My husband moved up in the ranks at the bank and I took care of the home front which eventually included two little girls. I also did odd jobs here and there while earning my own degree. Before I accomplished my goal I had worked in a daycare center, watched children in my home, worked as a pre-school teacher and served as the Director of Religious Education at my church among many other little gigs here and there. Along the way we had reached the one thousand dollar a month milestone, but by then it was no longer the kind of salary a wealthy person might enjoy. My goals reached ever higher as the cost of living increased for everyone. the days of twenty dollar grocery bills and twenty five cent gasoline were long gone. Fortunately we had purchased a lovely home for twenty thousand dollars before housing prices had gone up as well so we just hunkered down and let life proceed. Eventually I became a teacher and together with my husbands salary we felt comfortable, but never rich. We learned that money was a necessary component of feeling secure, but we were content with the jobs and the budget that we had.
I suppose that when two people fall in love and decide to get married they don’t always consider the financial aspects of the partnership. Sadly it’s something that can make or break the relationship if times get too tough. I applaud the young people today for being more conscious of that kind of thing than we were fifty four years ago. Without sacrifice and determination we might have ended up going our separate ways after only months because we had not realistically determined our course. Living on the economic edge is a major strain on a relationship and it was much more difficult that we had ever envisioned.

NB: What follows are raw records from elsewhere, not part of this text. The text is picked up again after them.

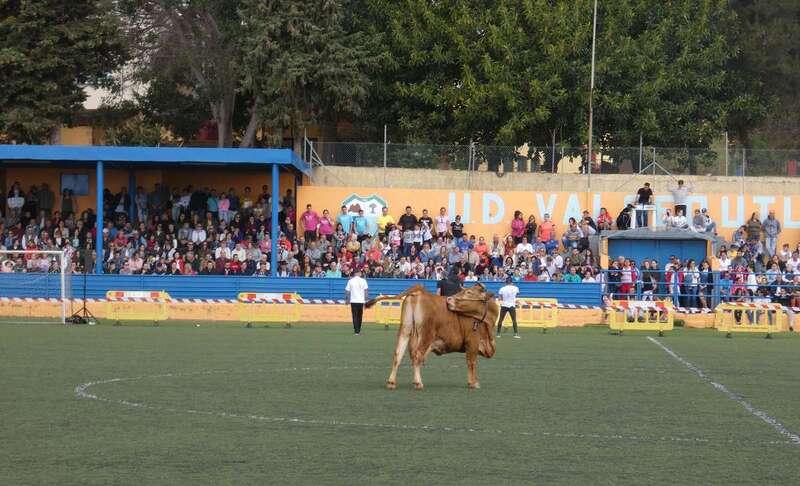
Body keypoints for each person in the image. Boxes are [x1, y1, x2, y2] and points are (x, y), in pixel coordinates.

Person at [344, 268, 369, 335]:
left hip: (353, 301)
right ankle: (359, 330)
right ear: (359, 273)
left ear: (354, 273)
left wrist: (347, 299)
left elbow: (347, 291)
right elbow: (366, 291)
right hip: (361, 301)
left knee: (354, 316)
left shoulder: (350, 281)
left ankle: (356, 331)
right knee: (360, 316)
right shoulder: (363, 281)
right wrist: (366, 299)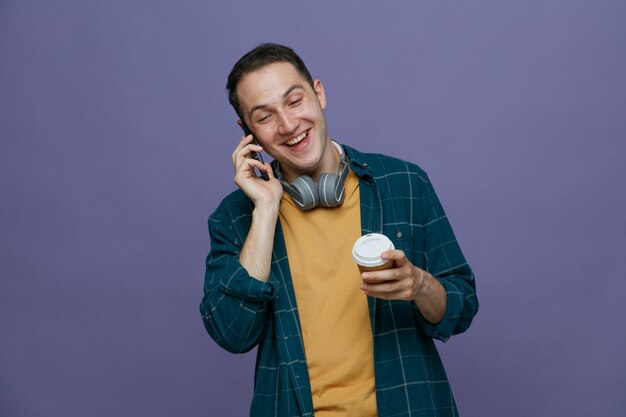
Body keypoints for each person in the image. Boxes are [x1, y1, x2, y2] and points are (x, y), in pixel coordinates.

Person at [200, 43, 478, 417]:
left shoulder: (405, 184)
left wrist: (420, 286)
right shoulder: (234, 218)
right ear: (246, 132)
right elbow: (234, 334)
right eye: (264, 117)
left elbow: (461, 308)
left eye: (295, 101)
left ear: (319, 93)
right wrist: (265, 211)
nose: (288, 125)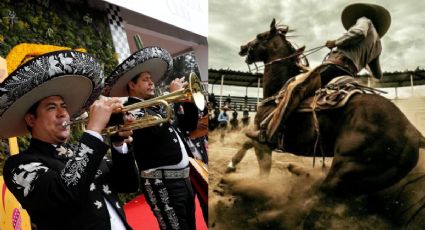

The younger generation is getting married at an older age than we did back then. it’s no doubt a wise move. My husband and I were still just kids, quite immature if truth be told. We managed to grow up together but might just as well have grown apart because of the stresses that were so much a part of our early years. In many ways we simply got lucky as we stumbled our way through very adult situations. Today’s youth seems to be much more aware that joining together can be lethal without a plan.
I suppose that my mother and my husband’s mom quietly had a great deal to do with our success. They never once indicated that they were worried about our well being, but I know they must have been quite anxious. They found surreptitious ways to keep us afloat without criticizing our efforts. They were as responsible for our ultimate success as a couple as we were. Their surprise visits always came with gifts that kept our pantry filled or provided us with extra breathing room. They did these things with such grace and love.
I suspect that success in marriage requires effort from everyone, including the extended family. If we truly love and support each other it’s possible to overcome great challenges. We did that but knowing that we were never totally alone made the difference we needed to keep striving. Now we sit in comfort reminded of how fortunate we have been. In retrospect I’d recommend waiting until there is a firm plan for paying for the joint venture, but I’d never change what we ultimately decided to do.